Isomorphism is when two things are the same even though they are different. For example, Morse code and the English alphabet.¹ While very different in some ways, they can be transformed easily from one to another. This gives tremendous power as we can take advantage of the benefits one form provides, transform it to another, and get the benefits of both. 

Take Morse code: to send a sentence requires every letter to be sent separately and each letter is up to five beeps long. An experienced Morse code operator might average sending twenty words per minute. Meaning the sentence above takes about two seconds to read but much longer to send via Morse code. And there are other complications with Morse code, because of the lack of punctuation. At the end of each sentence you must say “stop” so the receiver knows the thought is finished.

And yet, Morse code and English are freely interchangeable. Something written in one can be seamlessly translated and understood in the other.

Given the disadvantages, why would Morse code ever be used? Because it has one great advantage, it can be sent over media, such as telegram wires, that don’t have the fidelity to accommodate letters. A Morse code listener only had to be able to recognize three things, a quick burst (dots), a slower burst (dash) and silence. This is much easier than understanding and differentiating all twenty-six English letters, ten numbers, and intonation.

Because English and Morse code are isomorphic we can seamlessly translate from one to another. Before the advent of better fidelity communications, if you wanted to send a message from New York to San Francisco, a telegram using Morse code would be the quickest way to do that.

In short, the power to transform something, do something with it that couldn’t be done before, such as send it 3,000 miles coast to coast, and then transform it back is an amazing power that drives our lives.

This concept is everywhere. In fact, it’s so ever present that we don’t notice it. For example, let’s say you have $1,000 in cash. You give it to the teller who inputs it into the computer, and the balance in your bank account goes up by $1,000. The $1,000 in cash and the $1,000 in the computer are not the same, but they are freely interchangeable with each other.

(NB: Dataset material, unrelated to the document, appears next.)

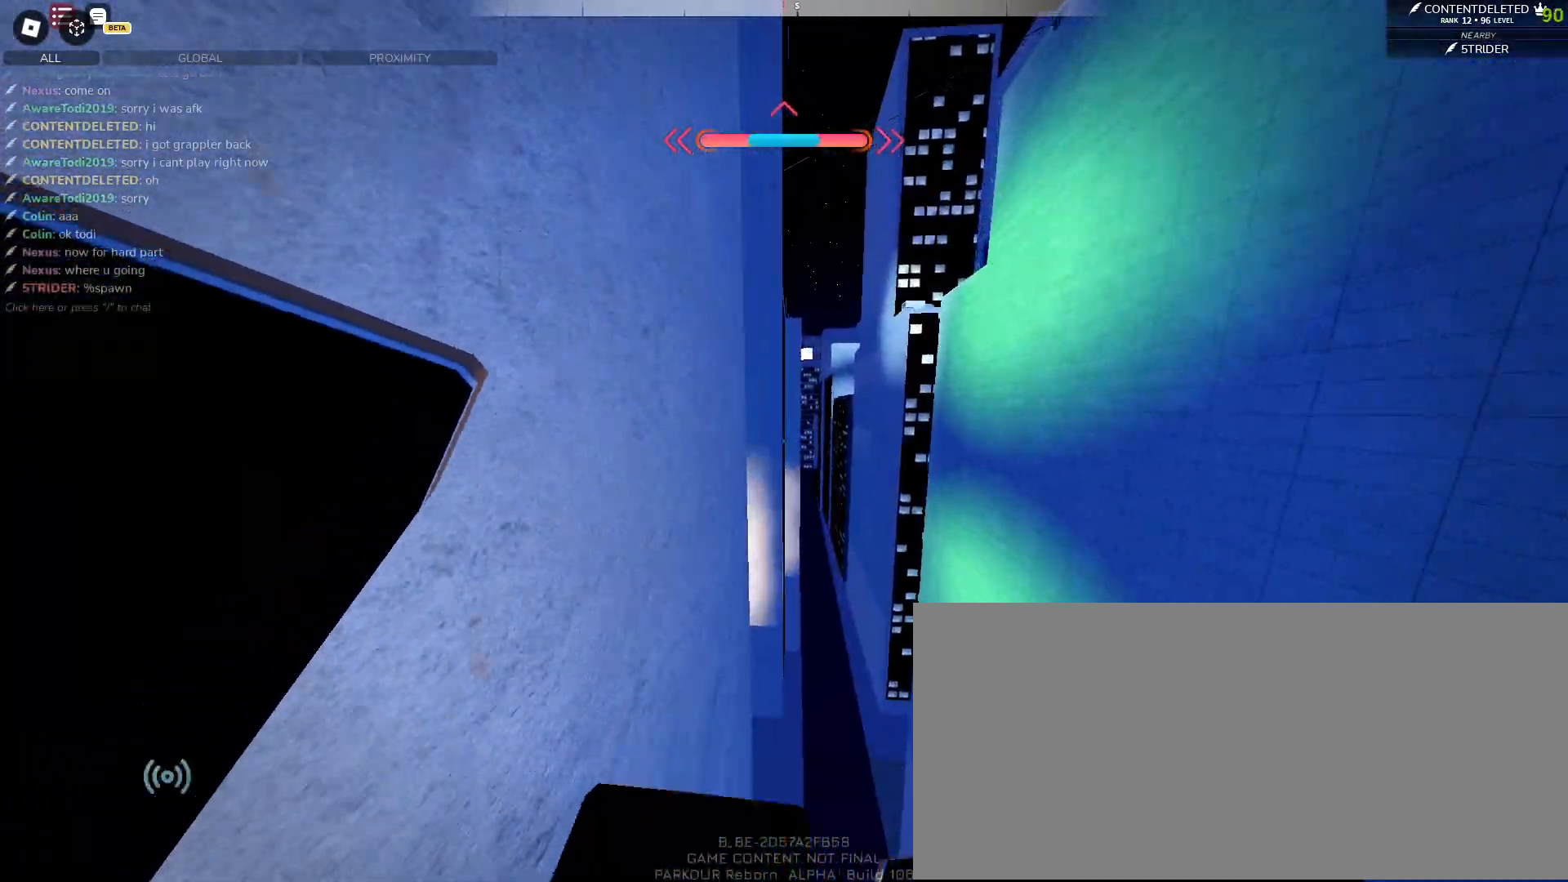
{"keys": ["a", "w"], "mouse": [], "events": [[150, "space", "up"], [383, "d", "down"], [467, "a", "down"], [483, "d", "up"]]}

A typical example would be blueprints of a building. Blueprints are not the building, but they represent the building. In math, two equations that can be transformed into each other are isomorphic. So, A=B+2 and A-2=B are not the same equation, but because they can be transformed into each other, they are isomorphic.

So, here’s the thing, much of what we do is isomorphic. We take a thought, which is a virtual idea, and we bring it into the real world and try to make it real.

In fact, the very idea of how-to books is to take a situation or an observance, put it into a virtual space so that others can pull it from that virtual space and apply it to their own situations. If it works in their situation, it’s because it was isomorphic. That is to say, what was in the book was able to be transformed into reality.

Whole sets of problems in math exist that are difficult or impossible to solve in one space but when transformed into another space become easy. If, like most of us, you had to derive the quadratic equation in school, you’ve done just this, transformed an equation using isomorphism to make it easier to solve.

Once we realize this is what we do, we can look for additional ways to do it. For instance, talking to a friend about a business issue is like taking your issue, putting it into a virtual space (your mind), shifting it to your friend’s virtual space, operating on it, hopefully, bringing it back to you and then into real life. In essence, isomorphism is a gateway that allows us to navigate between the abstract and the concrete, transforming challenges and ideas across different realms to find solutions and create tangible results.

So, next time you have a problem you are having trouble solving, think if you can change it into something else, resolve the problem and then change it back. Change your frame of reference to the problem. You might be able to solve the unsolvable.

1. One could quibble and debate whether English and Morse code are truly isomorphic as they do not perfectly transform to each other. Some of my other examples could be considered more transformation than isomorphism. Purists might even argue that only mathematical concepts can be isomorphic. All that said, they are close enough to isomorphism to show what a powerful thing isomorphism is and I think it’s too important a concept for only the mathematicians to have it.